Your assignment:
Find every line in the records below that holds the word "Adhes" and copy it.

════════════════

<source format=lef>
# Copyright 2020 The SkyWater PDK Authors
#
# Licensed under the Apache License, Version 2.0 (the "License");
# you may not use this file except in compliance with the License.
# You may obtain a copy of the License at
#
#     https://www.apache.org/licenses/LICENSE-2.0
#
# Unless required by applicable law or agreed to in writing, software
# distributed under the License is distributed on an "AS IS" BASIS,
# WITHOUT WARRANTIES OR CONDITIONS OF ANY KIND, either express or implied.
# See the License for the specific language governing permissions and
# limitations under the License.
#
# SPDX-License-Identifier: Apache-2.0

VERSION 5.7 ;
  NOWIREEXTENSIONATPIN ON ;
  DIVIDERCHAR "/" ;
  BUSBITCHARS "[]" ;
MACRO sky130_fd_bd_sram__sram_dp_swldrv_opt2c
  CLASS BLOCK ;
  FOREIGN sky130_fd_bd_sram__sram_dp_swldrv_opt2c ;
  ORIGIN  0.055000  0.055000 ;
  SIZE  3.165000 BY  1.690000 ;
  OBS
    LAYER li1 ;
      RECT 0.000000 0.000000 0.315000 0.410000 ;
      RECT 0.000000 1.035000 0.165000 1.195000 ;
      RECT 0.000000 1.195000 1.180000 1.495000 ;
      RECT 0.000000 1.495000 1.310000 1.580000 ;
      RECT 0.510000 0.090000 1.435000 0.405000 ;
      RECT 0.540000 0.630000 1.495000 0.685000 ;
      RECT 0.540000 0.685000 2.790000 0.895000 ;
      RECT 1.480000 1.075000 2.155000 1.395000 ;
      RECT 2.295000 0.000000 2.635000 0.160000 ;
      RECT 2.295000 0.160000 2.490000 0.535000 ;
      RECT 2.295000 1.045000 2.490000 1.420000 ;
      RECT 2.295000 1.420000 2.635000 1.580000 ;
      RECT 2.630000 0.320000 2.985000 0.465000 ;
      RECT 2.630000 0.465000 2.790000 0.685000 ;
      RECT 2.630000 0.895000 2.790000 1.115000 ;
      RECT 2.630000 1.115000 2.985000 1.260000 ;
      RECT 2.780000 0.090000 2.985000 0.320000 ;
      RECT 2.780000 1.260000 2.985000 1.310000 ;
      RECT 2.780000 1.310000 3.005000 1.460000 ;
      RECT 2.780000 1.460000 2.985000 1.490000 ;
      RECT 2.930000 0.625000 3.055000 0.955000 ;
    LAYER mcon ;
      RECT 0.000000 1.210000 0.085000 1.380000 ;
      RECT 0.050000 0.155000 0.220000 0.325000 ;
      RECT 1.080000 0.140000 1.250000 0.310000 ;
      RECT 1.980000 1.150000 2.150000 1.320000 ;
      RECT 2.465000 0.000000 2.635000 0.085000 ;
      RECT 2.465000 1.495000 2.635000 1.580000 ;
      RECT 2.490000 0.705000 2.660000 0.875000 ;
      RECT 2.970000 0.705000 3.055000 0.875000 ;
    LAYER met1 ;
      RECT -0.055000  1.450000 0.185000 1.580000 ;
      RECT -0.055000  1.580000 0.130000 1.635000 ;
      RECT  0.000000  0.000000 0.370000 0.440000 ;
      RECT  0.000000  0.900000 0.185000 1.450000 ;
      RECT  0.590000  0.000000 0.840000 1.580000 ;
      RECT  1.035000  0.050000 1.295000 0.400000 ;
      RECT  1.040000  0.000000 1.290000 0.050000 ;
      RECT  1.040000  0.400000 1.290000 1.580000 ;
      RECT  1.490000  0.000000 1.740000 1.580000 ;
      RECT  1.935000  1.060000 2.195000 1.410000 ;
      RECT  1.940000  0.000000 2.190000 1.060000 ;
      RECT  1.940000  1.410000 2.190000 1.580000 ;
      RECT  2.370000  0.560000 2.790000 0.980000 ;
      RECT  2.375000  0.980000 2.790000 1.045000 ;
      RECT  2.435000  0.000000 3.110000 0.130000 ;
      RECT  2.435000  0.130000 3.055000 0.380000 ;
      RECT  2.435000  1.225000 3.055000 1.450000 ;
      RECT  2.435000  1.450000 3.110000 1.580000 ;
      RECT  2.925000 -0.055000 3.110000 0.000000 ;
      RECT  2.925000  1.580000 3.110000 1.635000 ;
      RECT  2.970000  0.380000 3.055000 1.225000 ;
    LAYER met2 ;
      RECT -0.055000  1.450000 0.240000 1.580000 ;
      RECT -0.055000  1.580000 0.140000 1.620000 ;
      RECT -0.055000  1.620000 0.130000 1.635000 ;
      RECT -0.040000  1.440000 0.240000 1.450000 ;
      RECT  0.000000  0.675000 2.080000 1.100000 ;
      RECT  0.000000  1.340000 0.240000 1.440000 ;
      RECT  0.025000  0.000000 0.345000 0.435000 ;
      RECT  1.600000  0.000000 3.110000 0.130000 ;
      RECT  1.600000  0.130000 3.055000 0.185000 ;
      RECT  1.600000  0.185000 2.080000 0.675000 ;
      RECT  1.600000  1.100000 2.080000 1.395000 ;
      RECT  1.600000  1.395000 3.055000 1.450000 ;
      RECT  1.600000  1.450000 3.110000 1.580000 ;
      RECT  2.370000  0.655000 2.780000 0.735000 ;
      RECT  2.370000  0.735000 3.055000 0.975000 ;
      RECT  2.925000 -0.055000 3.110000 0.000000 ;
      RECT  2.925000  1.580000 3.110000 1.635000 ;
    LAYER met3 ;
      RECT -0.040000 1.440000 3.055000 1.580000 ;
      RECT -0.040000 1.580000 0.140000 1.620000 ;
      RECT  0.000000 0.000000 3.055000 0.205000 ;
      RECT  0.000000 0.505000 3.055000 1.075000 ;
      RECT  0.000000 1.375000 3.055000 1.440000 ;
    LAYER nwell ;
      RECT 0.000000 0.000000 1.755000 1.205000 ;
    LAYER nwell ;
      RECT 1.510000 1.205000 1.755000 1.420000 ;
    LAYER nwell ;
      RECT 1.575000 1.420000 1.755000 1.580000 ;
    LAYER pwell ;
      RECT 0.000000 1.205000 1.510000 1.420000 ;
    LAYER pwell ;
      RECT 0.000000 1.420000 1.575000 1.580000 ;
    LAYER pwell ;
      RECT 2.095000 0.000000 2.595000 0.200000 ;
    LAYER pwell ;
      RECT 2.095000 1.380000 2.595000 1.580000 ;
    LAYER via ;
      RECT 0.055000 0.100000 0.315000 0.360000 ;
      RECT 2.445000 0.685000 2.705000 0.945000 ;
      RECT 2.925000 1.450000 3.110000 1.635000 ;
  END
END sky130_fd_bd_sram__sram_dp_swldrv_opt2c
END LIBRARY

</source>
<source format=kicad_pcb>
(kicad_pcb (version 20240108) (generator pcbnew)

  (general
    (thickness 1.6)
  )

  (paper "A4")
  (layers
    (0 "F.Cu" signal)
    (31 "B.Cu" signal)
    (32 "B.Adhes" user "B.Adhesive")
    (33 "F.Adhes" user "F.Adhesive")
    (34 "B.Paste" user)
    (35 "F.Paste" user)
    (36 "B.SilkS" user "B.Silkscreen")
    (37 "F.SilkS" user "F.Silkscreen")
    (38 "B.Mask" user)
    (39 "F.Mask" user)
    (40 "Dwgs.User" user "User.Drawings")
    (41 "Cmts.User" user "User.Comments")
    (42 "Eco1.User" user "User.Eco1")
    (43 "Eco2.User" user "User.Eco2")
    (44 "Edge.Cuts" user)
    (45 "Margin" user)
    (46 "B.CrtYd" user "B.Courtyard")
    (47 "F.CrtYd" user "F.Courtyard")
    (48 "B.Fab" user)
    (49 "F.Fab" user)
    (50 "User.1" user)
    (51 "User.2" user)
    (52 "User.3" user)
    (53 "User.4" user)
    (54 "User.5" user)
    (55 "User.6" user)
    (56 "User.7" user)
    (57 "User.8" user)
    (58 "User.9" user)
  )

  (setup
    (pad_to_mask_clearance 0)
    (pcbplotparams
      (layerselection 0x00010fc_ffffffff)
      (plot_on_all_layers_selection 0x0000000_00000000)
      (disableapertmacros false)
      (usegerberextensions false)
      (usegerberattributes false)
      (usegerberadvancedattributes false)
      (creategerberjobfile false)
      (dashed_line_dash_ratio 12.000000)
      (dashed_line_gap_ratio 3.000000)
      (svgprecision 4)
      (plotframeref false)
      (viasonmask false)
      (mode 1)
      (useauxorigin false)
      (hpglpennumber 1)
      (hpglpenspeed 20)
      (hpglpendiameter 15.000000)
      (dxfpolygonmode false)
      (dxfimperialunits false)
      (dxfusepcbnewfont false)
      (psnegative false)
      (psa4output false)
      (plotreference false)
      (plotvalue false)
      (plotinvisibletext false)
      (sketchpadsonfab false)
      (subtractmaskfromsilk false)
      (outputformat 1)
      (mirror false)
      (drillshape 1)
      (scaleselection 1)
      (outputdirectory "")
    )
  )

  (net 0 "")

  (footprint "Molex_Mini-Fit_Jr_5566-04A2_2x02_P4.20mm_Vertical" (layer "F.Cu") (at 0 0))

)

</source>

════════════════

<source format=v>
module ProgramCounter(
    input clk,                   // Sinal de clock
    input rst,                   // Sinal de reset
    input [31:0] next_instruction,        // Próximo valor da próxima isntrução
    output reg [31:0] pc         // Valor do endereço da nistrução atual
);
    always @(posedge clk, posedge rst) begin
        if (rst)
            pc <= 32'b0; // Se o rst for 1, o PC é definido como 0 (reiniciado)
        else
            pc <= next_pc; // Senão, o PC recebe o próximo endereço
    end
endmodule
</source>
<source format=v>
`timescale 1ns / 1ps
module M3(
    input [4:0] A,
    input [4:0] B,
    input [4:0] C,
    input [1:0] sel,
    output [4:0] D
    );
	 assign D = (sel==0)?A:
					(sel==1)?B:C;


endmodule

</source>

════════════════

Task response:
    (32 "B.Adhes" user "B.Adhesive")
    (33 "F.Adhes" user "F.Adhesive")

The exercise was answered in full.